Now the company is more upbeat about the new outgrower model. It is not as if this is alien to them, as in other operations in the region, this sort of relative smallholder model is dominant. Indeed compared to operations in Zambia and South Africa the new A2 plots are large, average 20-30ha, enough to produce a substantial amount of cane, and some other crops besides. Cane farmers in our study sample in Hippo Valley are much more optimistic now. We are currently doing a resurvey of the small sample we investigated in 2007-08, and I will report back the results in due course.
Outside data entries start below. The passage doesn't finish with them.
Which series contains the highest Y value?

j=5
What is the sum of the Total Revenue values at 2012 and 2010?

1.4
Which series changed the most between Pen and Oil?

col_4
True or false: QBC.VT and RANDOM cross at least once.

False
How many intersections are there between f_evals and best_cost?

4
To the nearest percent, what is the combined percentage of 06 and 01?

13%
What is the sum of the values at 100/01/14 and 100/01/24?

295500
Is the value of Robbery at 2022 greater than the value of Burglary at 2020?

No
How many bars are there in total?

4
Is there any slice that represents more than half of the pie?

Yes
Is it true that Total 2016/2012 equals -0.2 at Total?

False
However there are constraints. The company report alludes to these obliquely mentioning the performance has been “despite the prevailing liquidity and socio-economic challenges”. These are many of course, not least the on-going uncertainty over tenure arrangements in the outgrower areas. Leases have been promised, but only offer letters exist. More significantly there has been a rumbling of discontent among the Shangaan political elite from the area, complaining that ‘outsiders’ got the prime sugar areas. Some influential people have barged others out of their plots, asserting their ‘indigenous’ rights. Most A2 sugar farmers are indeed from outside the area; many are (or were) civil servants, many from the ministry of agriculture. In the scramble for A2 plots through a chaotic and patronage-influenced allocation system, sugar plots were seen as prime targets for those in the know, and they carefully filled their forms and ‘business plans’ to ensure they were successful. By the mid-late 2000s many regretted this move, but now they are much more happy, which is why the land is become contested again.

Questions of finance (or ‘liquidity’) are also significant, as the company notes. It is not cheap to farm sugar: you need equipment, significant amounts of inputs, a lot of labour, irrigation and expensive transport. And you need to replant on a sustainable rotation: crops planted one year may not yield significantly for several years hence. At the farm level cash flow is the perennial challenge, and without effective credit and banking systems in rural Zimbabwe, this is tough without company support. Yet reliance on a single company, just as any contract farming arrangement, puts the grower at a disadvantage in terms of negotiating a good deal. But there are also other pressing financing issues in the sugar sector. The infrastructure was originally built in the 1950s and 60s, and much of it is decrepit and in need of repair. Irrigation canals need constant attention, as do rail lines and mill machinery. Extending farmed areas requires clearing, levelling and laying of canals. None of this is cheap. With profits being scarce in recent years, the company has not invested. External strategic investments financed by the EU under the post ACP regime Adaptation fund are constrained. Euro 45m have been allocated, but only 10m euro have been released to date via the Canelands Trust, a body controlled by the company. Due to sanctions, only areas which were not part of the ‘fast-track’ land reform programme are eligible, meaning that most new private outgrowers – the largest producers today of Zimbabwean sugar – cannot benefit from the industry rehabilitation programme (at least officially – there is course there is considerable leakage and wider investments benefit everyone). These anomalies created by the political stand-off between the EU, and other western donors, and the Zimbabwean government, despite much evidence that sanctions do more harm than good, continue, and are likely to at least until after the next elections.

Meanwhile, and despite these constraints, the sugar industry continues to grow, providing livelihoods, income and employment for many, and much needed revenue for the government exchequer too.